Facebook Twitter

Player pianos of 1908 like Napster today

It’s an old story in music biz: technology vs. copyrights

SHARE Player pianos of 1908 like Napster today

WASHINGTON — The music industry was in an uproar. In parlors and saloons across the country, people loaded cylinders into player pianos, pumped the pedals, and out came the tunes, without a penny paid to the composers or the sheet music publishers. Something, they screamed, had to be done.

The year was 1908. It was, in a sense, the Ragtime Napster.

Today, Napster is sending shockwaves through the recording industry. But the spasms over the free Internet music service are consistent with other times when copyright law seemed unable to cope with an unanticipated, wildly popular invention.

"Every one of the new technologies, had you been there at the debate, you would have heard that this technology was the killer application," said Marybeth Peters, the register of copyrights for the U.S. Copyright Office. "The debate really happened like you are hearing it today."

A federal judge in San Francisco issued a preliminary injunction Wednesday shutting down Napster at the request of the Recording Industry Association of America, which had sued the online company in December for copyright infringement.

Music has been protected by copyright since 1831. But copyright protection was limited only to a tangible form — such as sheet music — and not reproduction of the sound itself.

"Nobody had ever conceived of a copy of something that you couldn't see in the work," Peters said. A copy, by law, had to be "visually perceptible," and the Supreme Court in 1908 held that player piano rolls were not copies of musical composition. A general revision of the law the next year resolved the problem, Peters said.

In the late 1960s, the introduction of audio cassette recorders led to widespread street piracy of albums, Peters said. That prompted an amendment in 1972 protecting sound recordings — the physical product, and not just the music — for the first time, she said.

The recording and motion picture industries have tried repeatedly since then to stop copying. The motion picture industry sued Sony Corp. over its Betamax videocassette recorder in 1984, claiming the VCR aided piracy of movies, and lost.

"The Supreme Court said, 'No, you can have home VCRs,"' said Steven A. Hetcher, a professor of law at Vanderbilt University. "As long as the technology can be used legally, you can't force the maker to stop making it."

U.S. copyright law includes a "doctrine of fair use" which allows copies to be made and used without permission depending on, among other things, if the copying is for a nonprofit purpose, and the possible effect on the market for the work. The doctrine calls for a case-by-case analysis.

"There has always been a concept that certain uses of copyrighted works will be tolerated when, in fact, there is no economic harm to the copyright owner," Peters said.

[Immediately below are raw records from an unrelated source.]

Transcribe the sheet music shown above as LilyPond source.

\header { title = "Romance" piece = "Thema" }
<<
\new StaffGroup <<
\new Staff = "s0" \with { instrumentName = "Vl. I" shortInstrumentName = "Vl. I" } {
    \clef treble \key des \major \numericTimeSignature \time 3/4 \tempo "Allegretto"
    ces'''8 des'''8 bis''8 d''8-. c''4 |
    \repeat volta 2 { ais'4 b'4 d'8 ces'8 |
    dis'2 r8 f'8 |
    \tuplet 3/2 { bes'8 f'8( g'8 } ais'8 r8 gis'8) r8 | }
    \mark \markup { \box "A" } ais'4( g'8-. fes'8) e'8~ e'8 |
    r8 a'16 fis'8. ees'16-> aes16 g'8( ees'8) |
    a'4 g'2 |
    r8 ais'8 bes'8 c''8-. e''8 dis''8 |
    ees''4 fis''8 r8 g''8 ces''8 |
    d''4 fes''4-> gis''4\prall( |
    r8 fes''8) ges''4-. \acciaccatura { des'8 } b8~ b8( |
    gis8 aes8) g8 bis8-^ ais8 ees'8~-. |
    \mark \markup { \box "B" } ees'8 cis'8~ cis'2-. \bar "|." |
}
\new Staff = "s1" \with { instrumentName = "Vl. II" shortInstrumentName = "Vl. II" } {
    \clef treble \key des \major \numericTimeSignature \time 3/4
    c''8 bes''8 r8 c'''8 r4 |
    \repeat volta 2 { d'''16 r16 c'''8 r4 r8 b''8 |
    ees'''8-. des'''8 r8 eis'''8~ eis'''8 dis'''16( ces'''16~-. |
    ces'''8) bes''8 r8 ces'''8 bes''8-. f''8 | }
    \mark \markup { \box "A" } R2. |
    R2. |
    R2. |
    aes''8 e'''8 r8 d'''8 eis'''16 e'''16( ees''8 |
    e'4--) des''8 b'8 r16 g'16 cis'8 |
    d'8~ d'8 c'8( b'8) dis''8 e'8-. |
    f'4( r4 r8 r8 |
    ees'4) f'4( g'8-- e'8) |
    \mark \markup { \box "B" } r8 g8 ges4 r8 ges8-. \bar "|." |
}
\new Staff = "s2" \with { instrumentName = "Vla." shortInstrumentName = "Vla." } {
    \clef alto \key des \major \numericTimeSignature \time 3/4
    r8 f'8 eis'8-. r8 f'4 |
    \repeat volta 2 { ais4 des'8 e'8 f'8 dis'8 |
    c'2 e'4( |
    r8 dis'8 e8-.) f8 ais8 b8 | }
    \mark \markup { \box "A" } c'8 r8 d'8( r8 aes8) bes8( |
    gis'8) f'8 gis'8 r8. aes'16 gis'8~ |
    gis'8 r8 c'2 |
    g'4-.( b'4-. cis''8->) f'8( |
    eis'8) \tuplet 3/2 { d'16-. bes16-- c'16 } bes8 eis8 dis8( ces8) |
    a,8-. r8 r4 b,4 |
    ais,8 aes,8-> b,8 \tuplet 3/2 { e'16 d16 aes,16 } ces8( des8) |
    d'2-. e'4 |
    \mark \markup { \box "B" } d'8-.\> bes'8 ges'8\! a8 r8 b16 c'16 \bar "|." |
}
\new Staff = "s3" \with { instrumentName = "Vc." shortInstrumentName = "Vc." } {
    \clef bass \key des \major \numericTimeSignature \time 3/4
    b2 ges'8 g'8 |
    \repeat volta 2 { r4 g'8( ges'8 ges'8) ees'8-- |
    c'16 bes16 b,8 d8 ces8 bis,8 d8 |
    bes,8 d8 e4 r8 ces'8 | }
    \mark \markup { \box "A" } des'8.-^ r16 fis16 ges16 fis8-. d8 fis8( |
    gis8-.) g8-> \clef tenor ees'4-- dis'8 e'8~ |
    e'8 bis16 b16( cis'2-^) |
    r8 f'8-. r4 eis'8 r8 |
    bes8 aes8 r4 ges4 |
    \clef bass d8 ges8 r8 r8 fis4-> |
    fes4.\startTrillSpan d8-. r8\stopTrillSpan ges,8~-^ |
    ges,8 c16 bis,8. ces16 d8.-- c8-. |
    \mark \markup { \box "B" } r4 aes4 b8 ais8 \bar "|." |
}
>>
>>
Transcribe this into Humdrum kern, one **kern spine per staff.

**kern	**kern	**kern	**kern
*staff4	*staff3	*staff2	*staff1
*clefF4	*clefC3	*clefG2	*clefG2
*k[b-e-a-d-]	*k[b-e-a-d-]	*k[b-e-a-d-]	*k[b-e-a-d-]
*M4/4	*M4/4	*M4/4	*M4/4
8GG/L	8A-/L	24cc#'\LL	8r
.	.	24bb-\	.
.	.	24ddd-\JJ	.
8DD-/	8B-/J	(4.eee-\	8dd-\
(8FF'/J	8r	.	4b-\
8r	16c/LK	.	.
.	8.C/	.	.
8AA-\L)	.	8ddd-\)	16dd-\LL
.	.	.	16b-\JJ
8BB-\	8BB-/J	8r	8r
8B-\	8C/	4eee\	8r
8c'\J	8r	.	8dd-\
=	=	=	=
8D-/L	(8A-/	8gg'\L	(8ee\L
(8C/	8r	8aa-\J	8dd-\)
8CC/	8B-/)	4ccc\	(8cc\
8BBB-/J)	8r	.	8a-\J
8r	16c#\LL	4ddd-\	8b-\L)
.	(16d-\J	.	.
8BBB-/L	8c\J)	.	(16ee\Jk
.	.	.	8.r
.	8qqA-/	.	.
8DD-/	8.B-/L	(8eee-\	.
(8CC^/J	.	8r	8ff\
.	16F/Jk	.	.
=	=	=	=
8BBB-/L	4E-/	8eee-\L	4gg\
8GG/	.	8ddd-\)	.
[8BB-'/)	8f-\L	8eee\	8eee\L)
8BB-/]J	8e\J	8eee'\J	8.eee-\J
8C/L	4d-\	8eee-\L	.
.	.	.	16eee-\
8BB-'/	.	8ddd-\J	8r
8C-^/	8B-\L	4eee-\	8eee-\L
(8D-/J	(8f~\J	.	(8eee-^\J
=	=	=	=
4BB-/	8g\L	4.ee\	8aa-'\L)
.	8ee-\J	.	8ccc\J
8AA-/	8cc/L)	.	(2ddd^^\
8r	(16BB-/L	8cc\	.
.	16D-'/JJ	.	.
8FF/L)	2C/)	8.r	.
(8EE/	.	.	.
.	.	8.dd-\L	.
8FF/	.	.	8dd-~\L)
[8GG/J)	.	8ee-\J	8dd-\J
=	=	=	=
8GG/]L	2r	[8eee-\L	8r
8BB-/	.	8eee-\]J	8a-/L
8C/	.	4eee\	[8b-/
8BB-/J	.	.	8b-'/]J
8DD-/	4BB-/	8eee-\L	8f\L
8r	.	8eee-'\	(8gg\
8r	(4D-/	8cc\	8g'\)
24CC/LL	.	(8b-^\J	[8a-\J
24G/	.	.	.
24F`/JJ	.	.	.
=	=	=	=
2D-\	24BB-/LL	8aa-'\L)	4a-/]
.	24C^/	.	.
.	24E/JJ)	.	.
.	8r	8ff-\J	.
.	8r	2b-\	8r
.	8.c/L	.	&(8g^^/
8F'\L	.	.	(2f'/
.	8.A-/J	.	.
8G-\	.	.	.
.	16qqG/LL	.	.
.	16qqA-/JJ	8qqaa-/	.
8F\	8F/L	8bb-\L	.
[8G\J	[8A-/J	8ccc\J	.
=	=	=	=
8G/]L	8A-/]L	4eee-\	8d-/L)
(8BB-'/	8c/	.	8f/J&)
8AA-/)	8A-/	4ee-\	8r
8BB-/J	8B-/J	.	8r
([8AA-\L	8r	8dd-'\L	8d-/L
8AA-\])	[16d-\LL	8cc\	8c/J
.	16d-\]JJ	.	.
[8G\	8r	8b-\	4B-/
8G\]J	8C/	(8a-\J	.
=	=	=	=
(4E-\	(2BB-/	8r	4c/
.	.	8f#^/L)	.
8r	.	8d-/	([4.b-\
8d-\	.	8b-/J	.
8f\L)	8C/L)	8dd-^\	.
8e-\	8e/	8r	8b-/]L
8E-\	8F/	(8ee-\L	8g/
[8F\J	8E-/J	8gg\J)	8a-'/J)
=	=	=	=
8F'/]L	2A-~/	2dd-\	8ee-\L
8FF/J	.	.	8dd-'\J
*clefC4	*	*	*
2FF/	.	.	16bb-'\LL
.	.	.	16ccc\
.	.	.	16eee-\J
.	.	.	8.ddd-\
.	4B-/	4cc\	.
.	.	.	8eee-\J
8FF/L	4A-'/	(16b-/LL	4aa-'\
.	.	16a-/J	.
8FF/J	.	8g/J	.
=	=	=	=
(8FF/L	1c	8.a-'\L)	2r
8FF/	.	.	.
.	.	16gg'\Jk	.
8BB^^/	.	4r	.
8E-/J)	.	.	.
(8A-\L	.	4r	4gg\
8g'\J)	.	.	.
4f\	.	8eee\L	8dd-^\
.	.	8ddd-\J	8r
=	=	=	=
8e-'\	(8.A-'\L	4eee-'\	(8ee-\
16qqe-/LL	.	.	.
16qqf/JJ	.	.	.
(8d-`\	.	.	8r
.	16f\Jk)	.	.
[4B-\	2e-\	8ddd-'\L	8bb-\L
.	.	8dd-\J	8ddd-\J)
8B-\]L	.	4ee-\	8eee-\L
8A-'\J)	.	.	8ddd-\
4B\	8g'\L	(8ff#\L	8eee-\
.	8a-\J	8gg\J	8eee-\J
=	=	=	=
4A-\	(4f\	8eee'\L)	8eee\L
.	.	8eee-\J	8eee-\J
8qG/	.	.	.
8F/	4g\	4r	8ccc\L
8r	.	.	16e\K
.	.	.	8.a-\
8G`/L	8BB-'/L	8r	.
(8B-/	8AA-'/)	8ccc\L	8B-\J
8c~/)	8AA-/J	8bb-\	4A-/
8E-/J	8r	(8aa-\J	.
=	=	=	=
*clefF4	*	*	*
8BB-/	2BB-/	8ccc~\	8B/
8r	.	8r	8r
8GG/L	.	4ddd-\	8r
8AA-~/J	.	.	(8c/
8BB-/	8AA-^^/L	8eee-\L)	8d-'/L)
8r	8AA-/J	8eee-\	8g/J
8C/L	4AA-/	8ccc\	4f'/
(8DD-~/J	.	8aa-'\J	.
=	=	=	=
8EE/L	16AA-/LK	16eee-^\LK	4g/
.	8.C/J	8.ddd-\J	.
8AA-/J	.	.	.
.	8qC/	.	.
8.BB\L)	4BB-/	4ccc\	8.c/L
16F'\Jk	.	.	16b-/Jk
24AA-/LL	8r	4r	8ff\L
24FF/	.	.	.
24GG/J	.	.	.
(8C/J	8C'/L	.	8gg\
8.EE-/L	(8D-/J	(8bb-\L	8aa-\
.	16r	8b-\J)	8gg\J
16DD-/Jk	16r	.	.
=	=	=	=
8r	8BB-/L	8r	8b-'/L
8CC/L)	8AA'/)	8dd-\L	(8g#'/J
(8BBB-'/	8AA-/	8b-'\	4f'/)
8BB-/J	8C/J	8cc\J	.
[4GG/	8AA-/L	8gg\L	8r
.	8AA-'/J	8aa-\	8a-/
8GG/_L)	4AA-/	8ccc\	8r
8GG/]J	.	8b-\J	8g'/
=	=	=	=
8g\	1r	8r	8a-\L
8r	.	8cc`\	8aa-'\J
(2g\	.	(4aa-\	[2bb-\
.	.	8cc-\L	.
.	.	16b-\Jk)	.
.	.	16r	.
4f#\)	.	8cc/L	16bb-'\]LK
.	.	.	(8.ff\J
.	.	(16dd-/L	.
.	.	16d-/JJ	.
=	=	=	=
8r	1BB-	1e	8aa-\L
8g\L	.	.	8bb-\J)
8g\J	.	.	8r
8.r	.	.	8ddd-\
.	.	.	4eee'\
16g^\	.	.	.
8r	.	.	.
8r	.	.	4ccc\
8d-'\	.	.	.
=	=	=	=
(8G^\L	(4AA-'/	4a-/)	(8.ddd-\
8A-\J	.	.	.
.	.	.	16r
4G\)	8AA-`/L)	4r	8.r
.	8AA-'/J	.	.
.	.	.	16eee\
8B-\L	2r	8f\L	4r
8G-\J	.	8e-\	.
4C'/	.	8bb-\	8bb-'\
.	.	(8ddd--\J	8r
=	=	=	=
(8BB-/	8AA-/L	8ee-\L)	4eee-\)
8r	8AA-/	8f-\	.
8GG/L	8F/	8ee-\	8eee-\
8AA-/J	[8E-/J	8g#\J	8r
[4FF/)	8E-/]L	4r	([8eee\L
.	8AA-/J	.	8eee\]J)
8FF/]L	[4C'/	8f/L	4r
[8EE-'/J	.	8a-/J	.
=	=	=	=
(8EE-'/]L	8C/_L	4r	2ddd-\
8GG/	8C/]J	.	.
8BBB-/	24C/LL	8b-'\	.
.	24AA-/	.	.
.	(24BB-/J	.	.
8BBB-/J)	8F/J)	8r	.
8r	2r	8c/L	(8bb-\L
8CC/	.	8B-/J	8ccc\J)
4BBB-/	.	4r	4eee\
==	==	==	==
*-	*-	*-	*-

Faced with the threat of inexpensive digital recorders capable of creating near-perfect copies of tapes or compact discs, the RIAA collaborated with the consumer electronics industry to push for legislation that became the Audio Home Recording Act of 1992. That set electronic standards for recorders that prevented the serial copying of CDs and cassettes. But, said Cary Sherman, general counsel for the RIAA, it did not cover computers.

"The computer industry was given the option of participating," said Sherman, who worked on the law. "And they made a very clear decision not to, because they don't believe in any legislation that mandates technical standards."

At the time, the World Wide Web was three years from its mainstream debut and use in millions of homes worldwide. The Digital Millennium Copyright Act of 1998 dealt largely with software piracy and posting copyrighted material on Web sites. Napster, however, does not copy the material itself; it merely introduces a user to a copy of a song on another user's hard drive.

"It's reasonable to perceive this as a new level of danger we haven't seen before," said Hetcher, who represented the RIAA from 1992 to 1996. "The reason is all previous technology could not make perfect copies."

But, Hetcher said, the law can cope with it this time.

"The laws are in place already," he said. "It's the technology they can't control. It's not a matter of finding a way to make things illegal that should be. They are already."

Rep. Howard Coble, R-N.C., the chairman of the House Judiciary subcommittee on courts and intellectual property, agreed.

"Hopefully, the court decision will be enough," said Coble, who has pushed for stricter enforcement of intellectual property statutes. "I think there are adequate laws that address this problem."